··· Recorded data

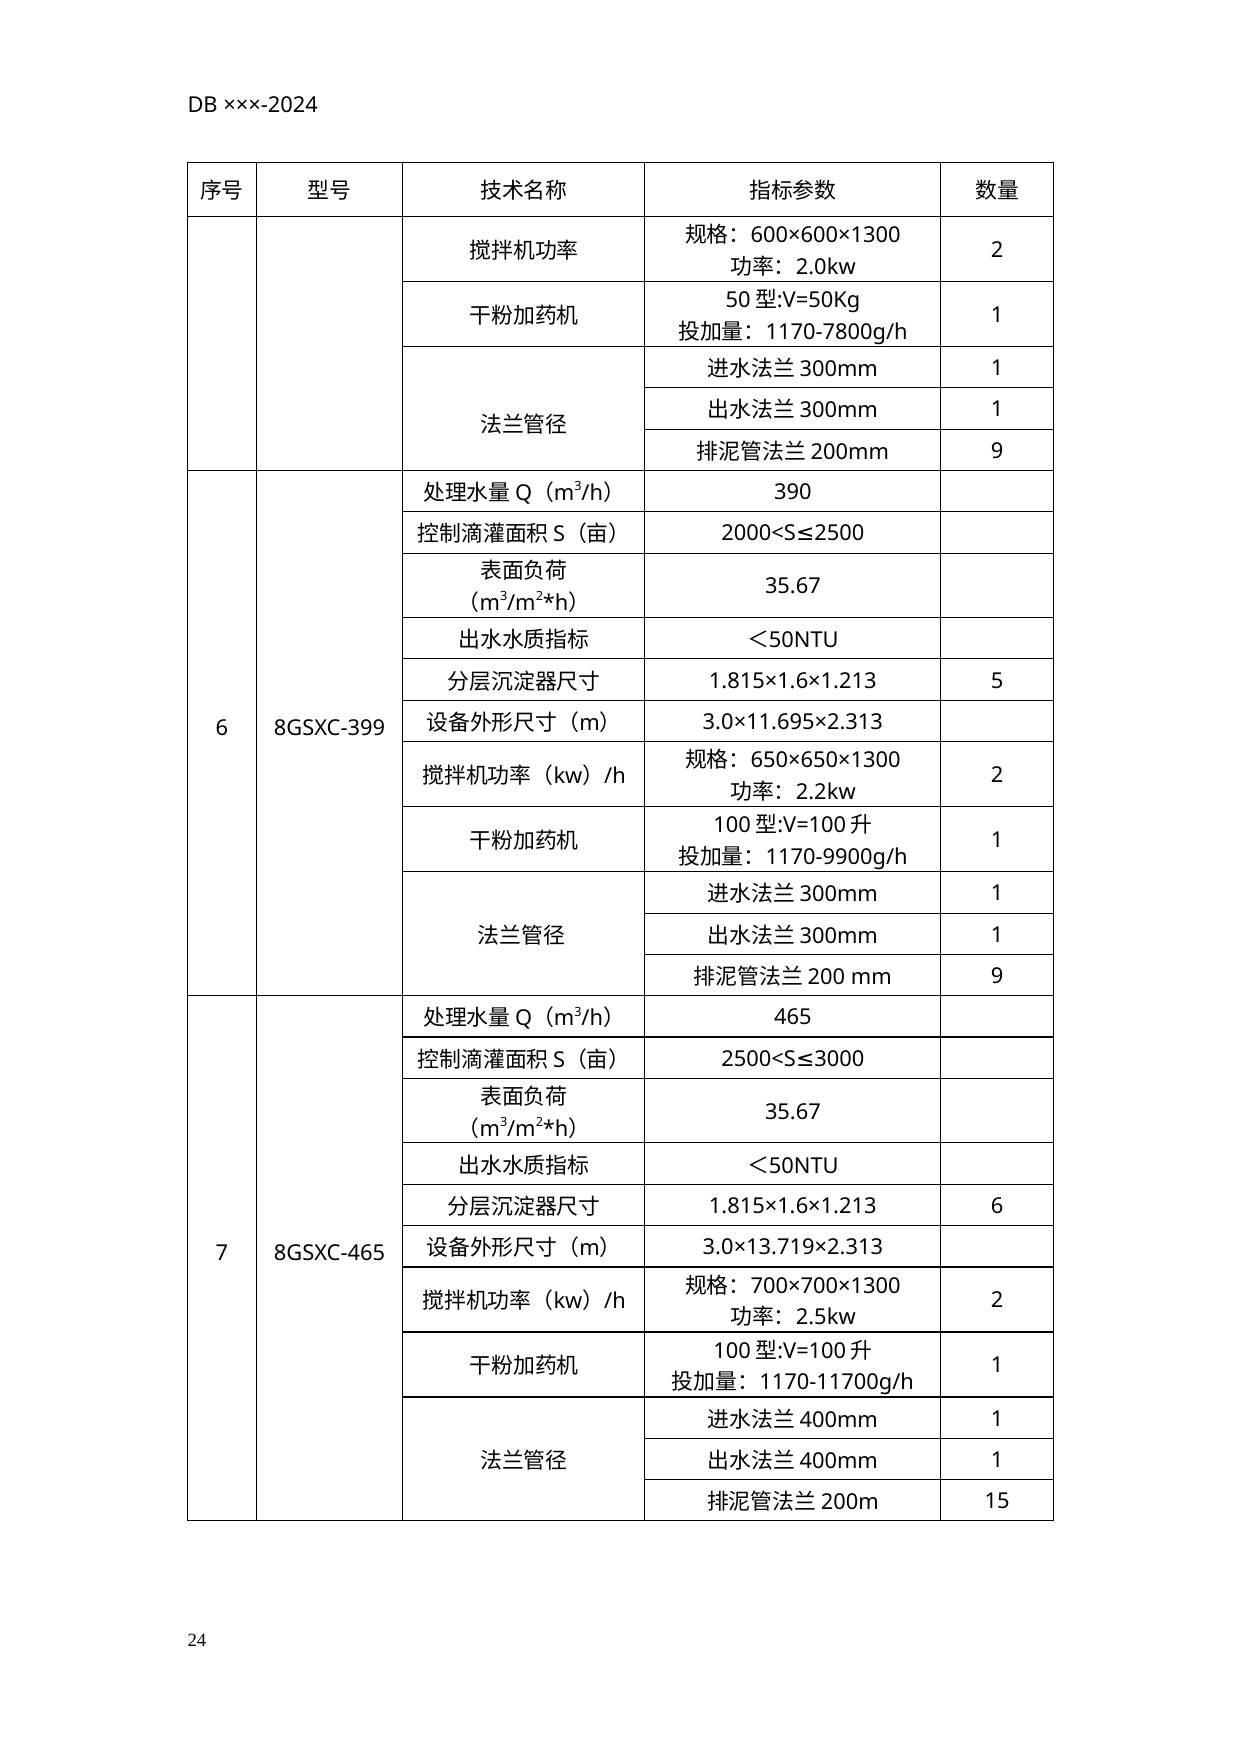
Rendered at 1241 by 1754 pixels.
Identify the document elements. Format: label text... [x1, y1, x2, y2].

table_cell 2 [941, 1268, 1053, 1331]
table_cell 2 [941, 217, 1053, 281]
table_cell 规格：600×600×1300 功率：2.0kw [645, 217, 940, 281]
table_cell 6 [188, 471, 256, 995]
table_cell 9 [941, 955, 1053, 995]
table_header 型号 [257, 163, 402, 216]
table_cell 8GSXC-399 [257, 471, 402, 995]
table_cell 1.815×1.6×1.213 [645, 1185, 940, 1225]
table_cell 1 [941, 1439, 1053, 1479]
table_cell 出水法兰300mm [645, 388, 940, 428]
table_cell 2000<S≤2500 [645, 512, 940, 552]
table_cell [941, 1079, 1053, 1142]
table_cell 排泥管法兰200mm [645, 430, 940, 470]
table_cell 1.815×1.6×1.213 [645, 659, 940, 700]
table_cell 1 [941, 347, 1053, 387]
table_cell 2500<S≤3000 [645, 1038, 940, 1078]
table_cell [941, 701, 1053, 741]
table_cell 3.0×13.719×2.313 [645, 1226, 940, 1266]
table_cell 搅拌机功率（kw）/h [403, 742, 644, 806]
table_header 数量 [941, 163, 1053, 216]
table_cell 干粉加药机 [403, 282, 644, 346]
table_cell 法兰管径 [403, 347, 644, 470]
table_cell 15 [941, 1480, 1053, 1520]
table_cell 分层沉淀器尺寸 [403, 659, 644, 700]
table_cell 搅拌机功率 [403, 217, 644, 281]
table_cell 分层沉淀器尺寸 [403, 1185, 644, 1225]
table_cell 法兰管径 [403, 872, 644, 995]
table_cell 390 [645, 471, 940, 511]
table_cell 进水法兰300mm [645, 347, 940, 387]
table_cell 1 [941, 1398, 1053, 1438]
table_cell 8GSXC-465 [257, 996, 402, 1520]
table_cell 进水法兰400mm [645, 1398, 940, 1438]
table_cell 设备外形尺寸（m） [403, 701, 644, 741]
table_cell ＜50NTU [645, 618, 940, 658]
table_cell 1 [941, 1333, 1053, 1396]
table_cell 搅拌机功率（kw）/h [403, 1268, 644, 1331]
table_cell 出水水质指标 [403, 618, 644, 658]
table_cell [941, 554, 1053, 617]
table_cell 5 [941, 659, 1053, 700]
table_cell 表面负荷（m3/m2*h） [403, 554, 644, 617]
table_cell 100型:V=100升 投加量：1170-11700g/h [645, 1333, 940, 1396]
table_cell 出水水质指标 [403, 1143, 644, 1184]
table_cell 规格：700×700×1300 功率：2.5kw [645, 1268, 940, 1331]
table_cell [941, 1038, 1053, 1078]
table_cell 出水法兰400mm [645, 1439, 940, 1479]
table_cell 35.67 [645, 1079, 940, 1142]
table_cell 控制滴灌面积S（亩） [403, 1038, 644, 1078]
table_cell 6 [941, 1185, 1053, 1225]
table_cell 法兰管径 [403, 1398, 644, 1520]
table_cell 表面负荷（m3/m2*h） [403, 1079, 644, 1142]
table_cell 规格：650×650×1300 功率：2.2kw [645, 742, 940, 806]
table_cell 35.67 [645, 554, 940, 617]
table_cell 处理水量Q（m3/h） [403, 996, 644, 1036]
table_cell 1 [941, 388, 1053, 428]
table_cell 3.0×11.695×2.313 [645, 701, 940, 741]
table_header 指标参数 [645, 163, 940, 216]
table_cell 7 [188, 996, 256, 1520]
table_cell 1 [941, 282, 1053, 346]
table_cell 2 [941, 742, 1053, 806]
table_cell 465 [645, 996, 940, 1036]
table_cell 处理水量Q（m3/h） [403, 471, 644, 511]
table_cell 出水法兰300mm [645, 914, 940, 954]
table_cell [941, 1143, 1053, 1184]
table_cell 排泥管法兰200m [645, 1480, 940, 1520]
table_cell 干粉加药机 [403, 807, 644, 871]
table_cell 1 [941, 872, 1053, 912]
table_cell 9 [941, 430, 1053, 470]
table_cell 控制滴灌面积S（亩） [403, 512, 644, 552]
table_cell ＜50NTU [645, 1143, 940, 1184]
table_cell 100型:V=100升 投加量：1170-9900g/h [645, 807, 940, 871]
table_cell 干粉加药机 [403, 1333, 644, 1396]
table_cell 设备外形尺寸（m） [403, 1226, 644, 1266]
table_header 技术名称 [403, 163, 644, 216]
table_cell 50型:V=50Kg 投加量：1170-7800g/h [645, 282, 940, 346]
table_cell 1 [941, 914, 1053, 954]
table_cell [941, 996, 1053, 1036]
table_cell 1 [941, 807, 1053, 871]
table_header 序号 [188, 163, 256, 216]
table_cell 进水法兰300mm [645, 872, 940, 912]
table_cell [941, 1226, 1053, 1266]
table_cell 排泥管法兰200 mm [645, 955, 940, 995]
table_cell [941, 618, 1053, 658]
table_cell [941, 471, 1053, 511]
table_cell [941, 512, 1053, 552]
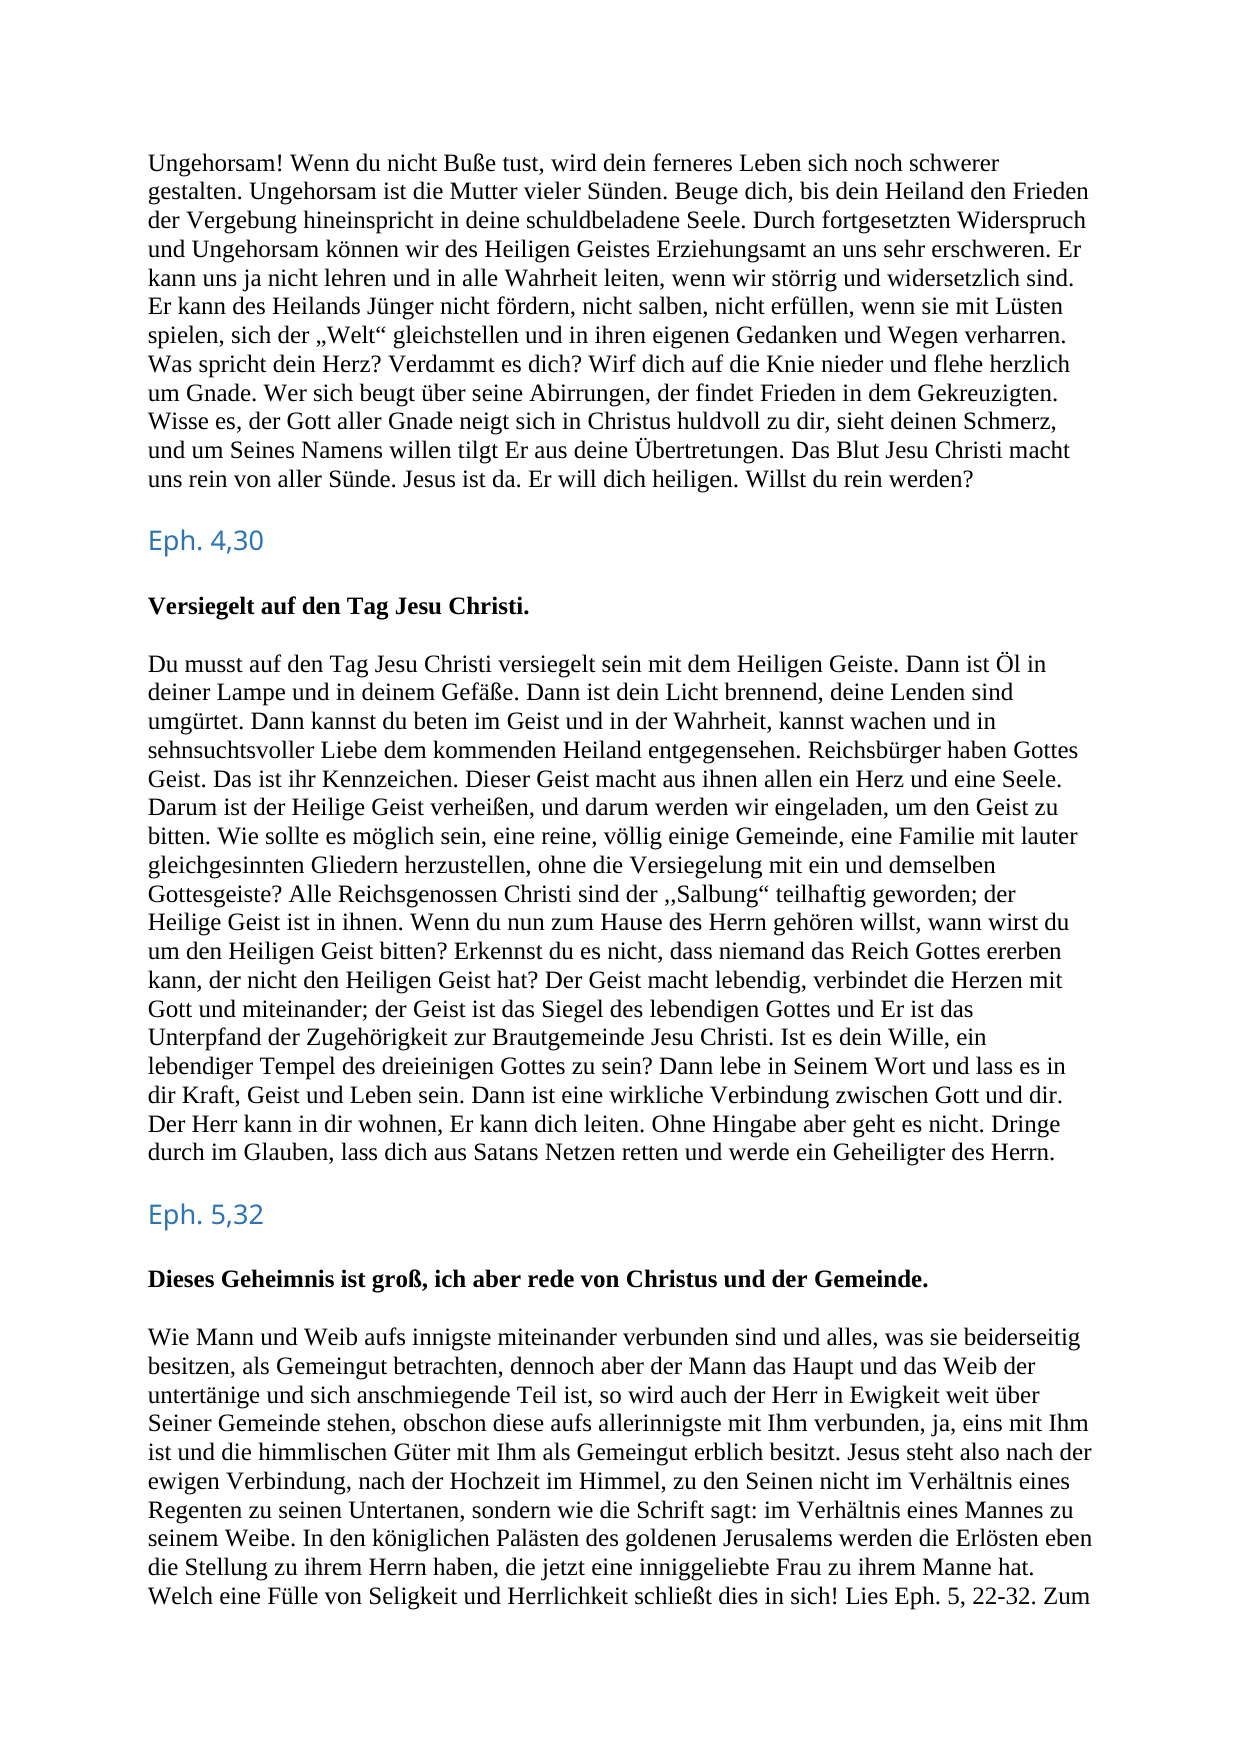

······

Output each record above word for word, leaving out images.

Rendered at 1241 by 1754 pixels.
Identify the document elements. Format: label text... [x1, y1, x2, y2].

table_cell 2 [941, 1268, 1053, 1331]
table_cell 2 [941, 217, 1053, 281]
table_cell 规格：600×600×1300 功率：2.0kw [645, 217, 940, 281]
table_cell 6 [188, 471, 256, 995]
table_cell 9 [941, 955, 1053, 995]
table_header 型号 [257, 163, 402, 216]
table_cell 8GSXC-399 [257, 471, 402, 995]
table_cell 1.815×1.6×1.213 [645, 1185, 940, 1225]
table_cell 1 [941, 1439, 1053, 1479]
table_cell 出水法兰300mm [645, 388, 940, 428]
table_cell 2000<S≤2500 [645, 512, 940, 552]
table_cell [941, 1079, 1053, 1142]
table_cell 排泥管法兰200mm [645, 430, 940, 470]
table_cell 1.815×1.6×1.213 [645, 659, 940, 700]
table_cell 1 [941, 347, 1053, 387]
table_cell 2500<S≤3000 [645, 1038, 940, 1078]
table_cell [941, 701, 1053, 741]
table_cell 3.0×13.719×2.313 [645, 1226, 940, 1266]
table_cell 搅拌机功率（kw）/h [403, 742, 644, 806]
table_header 数量 [941, 163, 1053, 216]
table_cell 干粉加药机 [403, 282, 644, 346]
table_cell 法兰管径 [403, 347, 644, 470]
table_cell 15 [941, 1480, 1053, 1520]
table_cell 分层沉淀器尺寸 [403, 659, 644, 700]
table_cell 搅拌机功率 [403, 217, 644, 281]
table_cell 分层沉淀器尺寸 [403, 1185, 644, 1225]
table_cell 法兰管径 [403, 872, 644, 995]
table_cell 390 [645, 471, 940, 511]
table_cell 进水法兰300mm [645, 347, 940, 387]
table_cell 1 [941, 1398, 1053, 1438]
table_cell 8GSXC-465 [257, 996, 402, 1520]
table_cell 进水法兰400mm [645, 1398, 940, 1438]
table_cell 设备外形尺寸（m） [403, 701, 644, 741]
table_cell ＜50NTU [645, 618, 940, 658]
table_cell 1 [941, 1333, 1053, 1396]
table_cell 搅拌机功率（kw）/h [403, 1268, 644, 1331]
table_cell 出水水质指标 [403, 618, 644, 658]
table_cell [941, 554, 1053, 617]
table_cell 5 [941, 659, 1053, 700]
table_cell 表面负荷（m3/m2*h） [403, 554, 644, 617]
table_cell 100型:V=100升 投加量：1170-11700g/h [645, 1333, 940, 1396]
table_cell 出水水质指标 [403, 1143, 644, 1184]
table_cell 规格：700×700×1300 功率：2.5kw [645, 1268, 940, 1331]
table_cell [941, 1038, 1053, 1078]
table_cell 出水法兰400mm [645, 1439, 940, 1479]
table_cell 35.67 [645, 1079, 940, 1142]
table_cell 控制滴灌面积S（亩） [403, 1038, 644, 1078]
table_cell 6 [941, 1185, 1053, 1225]
table_cell 法兰管径 [403, 1398, 644, 1520]
table_cell 表面负荷（m3/m2*h） [403, 1079, 644, 1142]
table_cell 规格：650×650×1300 功率：2.2kw [645, 742, 940, 806]
table_cell 35.67 [645, 554, 940, 617]
table_cell 处理水量Q（m3/h） [403, 996, 644, 1036]
table_cell 1 [941, 388, 1053, 428]
table_cell 3.0×11.695×2.313 [645, 701, 940, 741]
table_header 指标参数 [645, 163, 940, 216]
table_cell 7 [188, 996, 256, 1520]
table_cell 1 [941, 282, 1053, 346]
table_cell 2 [941, 742, 1053, 806]
table_cell 465 [645, 996, 940, 1036]
table_cell 处理水量Q（m3/h） [403, 471, 644, 511]
table_cell 出水法兰300mm [645, 914, 940, 954]
table_cell [941, 1143, 1053, 1184]
table_cell 排泥管法兰200m [645, 1480, 940, 1520]
table_cell 干粉加药机 [403, 807, 644, 871]
table_cell 1 [941, 872, 1053, 912]
table_cell 9 [941, 430, 1053, 470]
table_cell 控制滴灌面积S（亩） [403, 512, 644, 552]
table_cell ＜50NTU [645, 1143, 940, 1184]
table_cell 100型:V=100升 投加量：1170-9900g/h [645, 807, 940, 871]
table_cell 干粉加药机 [403, 1333, 644, 1396]
table_cell 设备外形尺寸（m） [403, 1226, 644, 1266]
table_header 技术名称 [403, 163, 644, 216]
table_cell 50型:V=50Kg 投加量：1170-7800g/h [645, 282, 940, 346]
table_cell 1 [941, 914, 1053, 954]
table_cell [941, 996, 1053, 1036]
table_cell 1 [941, 807, 1053, 871]
table_header 序号 [188, 163, 256, 216]
table_cell 进水法兰300mm [645, 872, 940, 912]
table_cell [941, 1226, 1053, 1266]
table_cell 排泥管法兰200 mm [645, 955, 940, 995]
table_cell [941, 618, 1053, 658]
table_cell [941, 471, 1053, 511]
table_cell [941, 512, 1053, 552]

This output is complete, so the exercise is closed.